## [RECORDS PROVIDED]

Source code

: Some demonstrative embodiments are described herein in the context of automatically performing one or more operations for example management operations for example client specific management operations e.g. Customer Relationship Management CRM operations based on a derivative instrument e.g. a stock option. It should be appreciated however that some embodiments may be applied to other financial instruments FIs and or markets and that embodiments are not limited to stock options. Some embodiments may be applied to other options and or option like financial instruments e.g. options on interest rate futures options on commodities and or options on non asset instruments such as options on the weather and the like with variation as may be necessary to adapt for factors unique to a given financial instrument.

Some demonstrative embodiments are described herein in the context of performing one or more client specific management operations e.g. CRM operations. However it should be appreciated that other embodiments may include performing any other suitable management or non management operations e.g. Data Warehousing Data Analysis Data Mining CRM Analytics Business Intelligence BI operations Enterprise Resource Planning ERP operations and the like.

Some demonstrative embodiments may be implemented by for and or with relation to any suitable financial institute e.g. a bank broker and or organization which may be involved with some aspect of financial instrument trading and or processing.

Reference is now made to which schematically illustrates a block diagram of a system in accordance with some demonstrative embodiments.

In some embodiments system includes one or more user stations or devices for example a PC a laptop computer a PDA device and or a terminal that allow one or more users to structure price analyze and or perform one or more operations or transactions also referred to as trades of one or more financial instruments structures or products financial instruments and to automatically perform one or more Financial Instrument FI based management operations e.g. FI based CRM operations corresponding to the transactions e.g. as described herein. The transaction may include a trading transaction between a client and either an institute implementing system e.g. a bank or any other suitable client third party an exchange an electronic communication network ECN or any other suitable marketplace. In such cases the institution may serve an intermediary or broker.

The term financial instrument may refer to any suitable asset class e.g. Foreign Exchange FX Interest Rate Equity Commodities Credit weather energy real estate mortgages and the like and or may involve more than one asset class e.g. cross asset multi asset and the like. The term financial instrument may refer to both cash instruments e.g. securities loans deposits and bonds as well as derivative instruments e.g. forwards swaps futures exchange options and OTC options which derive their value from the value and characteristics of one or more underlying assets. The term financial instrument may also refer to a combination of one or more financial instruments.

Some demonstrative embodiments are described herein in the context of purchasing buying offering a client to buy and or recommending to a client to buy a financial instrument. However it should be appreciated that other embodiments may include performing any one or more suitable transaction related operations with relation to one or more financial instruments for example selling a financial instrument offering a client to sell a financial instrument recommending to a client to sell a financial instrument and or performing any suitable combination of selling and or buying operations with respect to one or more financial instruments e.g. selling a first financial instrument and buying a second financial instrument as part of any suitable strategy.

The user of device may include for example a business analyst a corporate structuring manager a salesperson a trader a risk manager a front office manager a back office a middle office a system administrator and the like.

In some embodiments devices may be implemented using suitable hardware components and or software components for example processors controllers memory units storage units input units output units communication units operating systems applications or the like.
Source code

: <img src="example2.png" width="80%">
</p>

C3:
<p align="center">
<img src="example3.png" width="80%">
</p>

## [WORK ORDER]
Print every one of the records above again, line for line, with nothing altered.

## [TASK RESPONSE]
Source code

: Some demonstrative embodiments are described herein in the context of automatically performing one or more operations for example management operations for example client specific management operations e.g. Customer Relationship Management CRM operations based on a derivative instrument e.g. a stock option. It should be appreciated however that some embodiments may be applied to other financial instruments FIs and or markets and that embodiments are not limited to stock options. Some embodiments may be applied to other options and or option like financial instruments e.g. options on interest rate futures options on commodities and or options on non asset instruments such as options on the weather and the like with variation as may be necessary to adapt for factors unique to a given financial instrument.

Some demonstrative embodiments are described herein in the context of performing one or more client specific management operations e.g. CRM operations. However it should be appreciated that other embodiments may include performing any other suitable management or non management operations e.g. Data Warehousing Data Analysis Data Mining CRM Analytics Business Intelligence BI operations Enterprise Resource Planning ERP operations and the like.

Some demonstrative embodiments may be implemented by for and or with relation to any suitable financial institute e.g. a bank broker and or organization which may be involved with some aspect of financial instrument trading and or processing.

Reference is now made to which schematically illustrates a block diagram of a system in accordance with some demonstrative embodiments.

In some embodiments system includes one or more user stations or devices for example a PC a laptop computer a PDA device and or a terminal that allow one or more users to structure price analyze and or perform one or more operations or transactions also referred to as trades of one or more financial instruments structures or products financial instruments and to automatically perform one or more Financial Instrument FI based management operations e.g. FI based CRM operations corresponding to the transactions e.g. as described herein. The transaction may include a trading transaction between a client and either an institute implementing system e.g. a bank or any other suitable client third party an exchange an electronic communication network ECN or any other suitable marketplace. In such cases the institution may serve an intermediary or broker.

The term financial instrument may refer to any suitable asset class e.g. Foreign Exchange FX Interest Rate Equity Commodities Credit weather energy real estate mortgages and the like and or may involve more than one asset class e.g. cross asset multi asset and the like. The term financial instrument may refer to both cash instruments e.g. securities loans deposits and bonds as well as derivative instruments e.g. forwards swaps futures exchange options and OTC options which derive their value from the value and characteristics of one or more underlying assets. The term financial instrument may also refer to a combination of one or more financial instruments.

Some demonstrative embodiments are described herein in the context of purchasing buying offering a client to buy and or recommending to a client to buy a financial instrument. However it should be appreciated that other embodiments may include performing any one or more suitable transaction related operations with relation to one or more financial instruments for example selling a financial instrument offering a client to sell a financial instrument recommending to a client to sell a financial instrument and or performing any suitable combination of selling and or buying operations with respect to one or more financial instruments e.g. selling a first financial instrument and buying a second financial instrument as part of any suitable strategy.

The user of device may include for example a business analyst a corporate structuring manager a salesperson a trader a risk manager a front office manager a back office a middle office a system administrator and the like.

In some embodiments devices may be implemented using suitable hardware components and or software components for example processors controllers memory units storage units input units output units communication units operating systems applications or the like.
Source code

: <img src="example2.png" width="80%">
</p>

C3:
<p align="center">
<img src="example3.png" width="80%">
</p>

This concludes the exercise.